Stored data entries:

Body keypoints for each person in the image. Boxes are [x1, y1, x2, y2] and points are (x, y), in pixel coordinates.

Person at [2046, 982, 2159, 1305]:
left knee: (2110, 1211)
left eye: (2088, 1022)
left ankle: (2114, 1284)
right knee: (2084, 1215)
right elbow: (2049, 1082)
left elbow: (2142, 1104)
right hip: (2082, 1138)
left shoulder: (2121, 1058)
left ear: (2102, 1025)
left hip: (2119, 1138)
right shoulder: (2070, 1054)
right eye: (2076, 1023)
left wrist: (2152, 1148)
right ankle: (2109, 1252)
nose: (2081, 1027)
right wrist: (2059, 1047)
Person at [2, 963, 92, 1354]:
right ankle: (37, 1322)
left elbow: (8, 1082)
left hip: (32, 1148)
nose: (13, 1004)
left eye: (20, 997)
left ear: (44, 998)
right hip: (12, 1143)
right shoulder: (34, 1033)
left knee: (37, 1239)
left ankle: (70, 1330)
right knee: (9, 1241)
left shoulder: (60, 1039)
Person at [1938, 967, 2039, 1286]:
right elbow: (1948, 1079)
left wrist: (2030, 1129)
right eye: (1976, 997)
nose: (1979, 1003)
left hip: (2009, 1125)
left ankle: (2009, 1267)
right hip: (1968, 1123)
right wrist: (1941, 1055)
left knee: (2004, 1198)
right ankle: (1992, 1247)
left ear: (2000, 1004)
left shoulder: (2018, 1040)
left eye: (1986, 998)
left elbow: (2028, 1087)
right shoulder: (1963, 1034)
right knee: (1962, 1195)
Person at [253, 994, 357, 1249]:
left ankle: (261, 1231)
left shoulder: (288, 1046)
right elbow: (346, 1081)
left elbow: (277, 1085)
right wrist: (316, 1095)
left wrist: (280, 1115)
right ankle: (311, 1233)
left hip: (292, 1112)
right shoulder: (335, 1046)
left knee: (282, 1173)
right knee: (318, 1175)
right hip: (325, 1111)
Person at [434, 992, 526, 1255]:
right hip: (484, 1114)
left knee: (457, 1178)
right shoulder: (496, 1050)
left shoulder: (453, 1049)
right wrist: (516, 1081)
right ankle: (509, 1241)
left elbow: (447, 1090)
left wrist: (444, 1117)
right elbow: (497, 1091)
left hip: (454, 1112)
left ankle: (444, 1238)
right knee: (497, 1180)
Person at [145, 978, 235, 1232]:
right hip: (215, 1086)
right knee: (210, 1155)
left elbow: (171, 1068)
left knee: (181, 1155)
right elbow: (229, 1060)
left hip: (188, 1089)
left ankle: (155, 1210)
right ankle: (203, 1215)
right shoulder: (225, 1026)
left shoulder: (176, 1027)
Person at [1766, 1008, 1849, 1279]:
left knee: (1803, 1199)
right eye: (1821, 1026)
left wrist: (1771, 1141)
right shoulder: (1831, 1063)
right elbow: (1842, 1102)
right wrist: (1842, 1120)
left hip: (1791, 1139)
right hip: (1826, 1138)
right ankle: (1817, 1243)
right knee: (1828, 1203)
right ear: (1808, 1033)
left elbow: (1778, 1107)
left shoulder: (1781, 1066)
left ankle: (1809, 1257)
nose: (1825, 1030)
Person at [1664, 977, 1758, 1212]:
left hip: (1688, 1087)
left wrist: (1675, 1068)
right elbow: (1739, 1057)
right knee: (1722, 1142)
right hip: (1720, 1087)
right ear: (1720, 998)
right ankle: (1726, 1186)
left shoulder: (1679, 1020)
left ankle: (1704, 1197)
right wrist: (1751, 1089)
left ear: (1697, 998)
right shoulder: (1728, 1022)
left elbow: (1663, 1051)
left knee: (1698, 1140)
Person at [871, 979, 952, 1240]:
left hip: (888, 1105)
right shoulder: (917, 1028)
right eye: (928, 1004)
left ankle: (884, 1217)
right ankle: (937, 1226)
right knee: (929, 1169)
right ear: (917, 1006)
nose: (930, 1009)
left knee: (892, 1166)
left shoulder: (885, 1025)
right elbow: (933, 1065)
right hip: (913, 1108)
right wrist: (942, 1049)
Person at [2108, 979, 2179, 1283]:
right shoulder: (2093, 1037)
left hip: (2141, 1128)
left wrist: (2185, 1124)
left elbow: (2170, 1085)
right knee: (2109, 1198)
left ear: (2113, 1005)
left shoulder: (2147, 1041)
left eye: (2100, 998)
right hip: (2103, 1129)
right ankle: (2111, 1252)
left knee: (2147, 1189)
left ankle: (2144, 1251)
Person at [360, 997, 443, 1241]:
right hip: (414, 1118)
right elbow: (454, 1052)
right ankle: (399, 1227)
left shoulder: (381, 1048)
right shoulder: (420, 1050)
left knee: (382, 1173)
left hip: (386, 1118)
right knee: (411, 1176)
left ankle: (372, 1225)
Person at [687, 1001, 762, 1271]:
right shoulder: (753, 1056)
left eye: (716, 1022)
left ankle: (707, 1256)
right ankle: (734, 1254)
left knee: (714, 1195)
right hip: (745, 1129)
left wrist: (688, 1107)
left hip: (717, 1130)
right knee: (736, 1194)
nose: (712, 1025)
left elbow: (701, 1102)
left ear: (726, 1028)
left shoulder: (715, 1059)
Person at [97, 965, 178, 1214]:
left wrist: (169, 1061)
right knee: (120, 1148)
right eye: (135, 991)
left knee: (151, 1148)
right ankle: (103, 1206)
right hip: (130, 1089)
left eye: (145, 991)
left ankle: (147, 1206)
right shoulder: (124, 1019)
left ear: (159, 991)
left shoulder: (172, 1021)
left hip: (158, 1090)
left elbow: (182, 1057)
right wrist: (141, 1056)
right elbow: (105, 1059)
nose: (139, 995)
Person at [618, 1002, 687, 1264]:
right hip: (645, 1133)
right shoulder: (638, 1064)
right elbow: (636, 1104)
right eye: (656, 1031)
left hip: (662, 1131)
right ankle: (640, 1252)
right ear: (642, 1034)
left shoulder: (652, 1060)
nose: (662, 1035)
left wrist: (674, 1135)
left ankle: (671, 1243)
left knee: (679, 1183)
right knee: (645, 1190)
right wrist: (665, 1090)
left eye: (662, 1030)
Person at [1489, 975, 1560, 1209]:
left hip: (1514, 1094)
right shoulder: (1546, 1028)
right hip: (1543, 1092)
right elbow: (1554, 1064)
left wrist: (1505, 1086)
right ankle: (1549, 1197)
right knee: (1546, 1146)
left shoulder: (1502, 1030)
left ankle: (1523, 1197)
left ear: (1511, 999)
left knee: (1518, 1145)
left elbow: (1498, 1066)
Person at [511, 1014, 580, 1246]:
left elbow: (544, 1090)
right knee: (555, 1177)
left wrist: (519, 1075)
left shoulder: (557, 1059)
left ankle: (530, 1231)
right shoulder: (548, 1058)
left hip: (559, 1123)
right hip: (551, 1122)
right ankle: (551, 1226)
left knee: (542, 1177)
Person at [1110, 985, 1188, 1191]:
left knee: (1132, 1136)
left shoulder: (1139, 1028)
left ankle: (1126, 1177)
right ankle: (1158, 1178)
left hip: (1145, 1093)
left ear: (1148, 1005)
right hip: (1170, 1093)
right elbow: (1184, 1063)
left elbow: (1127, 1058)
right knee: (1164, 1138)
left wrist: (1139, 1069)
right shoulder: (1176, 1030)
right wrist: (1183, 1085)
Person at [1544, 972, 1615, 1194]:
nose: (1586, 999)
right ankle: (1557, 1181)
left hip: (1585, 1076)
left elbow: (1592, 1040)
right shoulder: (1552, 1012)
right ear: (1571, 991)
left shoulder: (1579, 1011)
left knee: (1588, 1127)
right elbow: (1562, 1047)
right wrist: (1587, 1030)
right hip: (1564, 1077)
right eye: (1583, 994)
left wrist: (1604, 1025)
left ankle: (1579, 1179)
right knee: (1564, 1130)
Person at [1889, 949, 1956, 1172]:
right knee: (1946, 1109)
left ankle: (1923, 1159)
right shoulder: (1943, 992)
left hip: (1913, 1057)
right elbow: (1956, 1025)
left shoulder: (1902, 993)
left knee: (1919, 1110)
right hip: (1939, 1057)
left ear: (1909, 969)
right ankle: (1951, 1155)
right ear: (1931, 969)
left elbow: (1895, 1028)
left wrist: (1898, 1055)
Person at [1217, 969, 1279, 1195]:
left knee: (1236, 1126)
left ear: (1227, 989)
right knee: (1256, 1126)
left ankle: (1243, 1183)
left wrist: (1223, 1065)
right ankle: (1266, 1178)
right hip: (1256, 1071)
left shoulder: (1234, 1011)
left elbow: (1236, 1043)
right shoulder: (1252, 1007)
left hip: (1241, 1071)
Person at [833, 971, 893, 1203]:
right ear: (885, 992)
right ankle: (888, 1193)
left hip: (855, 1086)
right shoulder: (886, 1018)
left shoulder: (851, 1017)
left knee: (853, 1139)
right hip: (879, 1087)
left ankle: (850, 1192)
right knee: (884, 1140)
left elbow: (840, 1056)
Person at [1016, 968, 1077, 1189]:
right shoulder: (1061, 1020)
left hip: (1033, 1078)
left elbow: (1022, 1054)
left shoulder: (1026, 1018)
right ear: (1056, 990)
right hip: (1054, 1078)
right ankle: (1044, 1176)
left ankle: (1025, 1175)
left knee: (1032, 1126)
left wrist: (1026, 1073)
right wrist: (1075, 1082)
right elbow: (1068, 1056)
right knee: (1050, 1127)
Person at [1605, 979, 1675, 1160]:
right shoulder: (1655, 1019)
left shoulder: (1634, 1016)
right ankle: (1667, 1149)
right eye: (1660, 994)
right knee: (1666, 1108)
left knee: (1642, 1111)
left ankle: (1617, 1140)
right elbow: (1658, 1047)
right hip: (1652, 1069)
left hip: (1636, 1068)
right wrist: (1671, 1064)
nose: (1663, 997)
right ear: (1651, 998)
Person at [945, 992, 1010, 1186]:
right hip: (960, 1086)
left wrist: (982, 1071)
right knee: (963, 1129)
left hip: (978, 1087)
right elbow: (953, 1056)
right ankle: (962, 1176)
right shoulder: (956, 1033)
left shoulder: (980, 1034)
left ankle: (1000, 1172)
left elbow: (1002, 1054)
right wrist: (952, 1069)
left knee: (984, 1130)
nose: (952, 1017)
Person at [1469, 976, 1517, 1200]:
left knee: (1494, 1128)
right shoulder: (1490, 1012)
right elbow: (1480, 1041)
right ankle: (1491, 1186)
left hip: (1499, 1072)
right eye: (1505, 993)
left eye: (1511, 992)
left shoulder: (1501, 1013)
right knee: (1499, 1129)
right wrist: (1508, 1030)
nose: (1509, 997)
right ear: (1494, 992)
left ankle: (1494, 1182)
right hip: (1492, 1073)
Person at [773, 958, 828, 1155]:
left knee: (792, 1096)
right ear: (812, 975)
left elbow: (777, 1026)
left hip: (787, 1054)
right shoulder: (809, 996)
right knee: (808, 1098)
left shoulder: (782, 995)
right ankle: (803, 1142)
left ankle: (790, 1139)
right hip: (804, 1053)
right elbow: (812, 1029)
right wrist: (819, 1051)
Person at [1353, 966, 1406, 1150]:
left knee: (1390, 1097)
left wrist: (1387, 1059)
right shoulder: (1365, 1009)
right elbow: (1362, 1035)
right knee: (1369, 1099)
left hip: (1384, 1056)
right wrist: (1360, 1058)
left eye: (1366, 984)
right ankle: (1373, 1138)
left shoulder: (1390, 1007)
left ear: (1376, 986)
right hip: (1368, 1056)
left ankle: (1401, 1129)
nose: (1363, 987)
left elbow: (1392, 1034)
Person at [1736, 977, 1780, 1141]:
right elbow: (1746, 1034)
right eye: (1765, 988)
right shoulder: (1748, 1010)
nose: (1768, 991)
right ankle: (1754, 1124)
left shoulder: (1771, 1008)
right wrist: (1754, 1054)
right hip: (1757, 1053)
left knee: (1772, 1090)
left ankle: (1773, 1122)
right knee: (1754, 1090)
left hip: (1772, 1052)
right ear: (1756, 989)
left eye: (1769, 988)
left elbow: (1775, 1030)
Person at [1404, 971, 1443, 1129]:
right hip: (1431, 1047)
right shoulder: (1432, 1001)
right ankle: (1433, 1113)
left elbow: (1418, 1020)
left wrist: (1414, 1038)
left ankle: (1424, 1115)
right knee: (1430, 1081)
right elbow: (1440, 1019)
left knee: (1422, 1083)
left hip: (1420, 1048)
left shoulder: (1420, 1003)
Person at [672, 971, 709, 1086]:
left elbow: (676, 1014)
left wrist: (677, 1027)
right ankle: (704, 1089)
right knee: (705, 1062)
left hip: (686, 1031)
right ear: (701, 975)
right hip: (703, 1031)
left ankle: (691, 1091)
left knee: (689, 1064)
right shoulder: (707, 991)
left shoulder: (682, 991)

» **Your instructions**
As listed above, the lines from the line with "right ankle: (1549, 1197)" to the line with "left knee: (542, 1177)" are to be echoed exactly, with both ends included and nothing added.

» **Answer to the problem**
right ankle: (1549, 1197)
right knee: (1546, 1146)
left shoulder: (1502, 1030)
left ankle: (1523, 1197)
left ear: (1511, 999)
left knee: (1518, 1145)
left elbow: (1498, 1066)
Person at [511, 1014, 580, 1246]:
left elbow: (544, 1090)
right knee: (555, 1177)
left wrist: (519, 1075)
left shoulder: (557, 1059)
left ankle: (530, 1231)
right shoulder: (548, 1058)
left hip: (559, 1123)
right hip: (551, 1122)
right ankle: (551, 1226)
left knee: (542, 1177)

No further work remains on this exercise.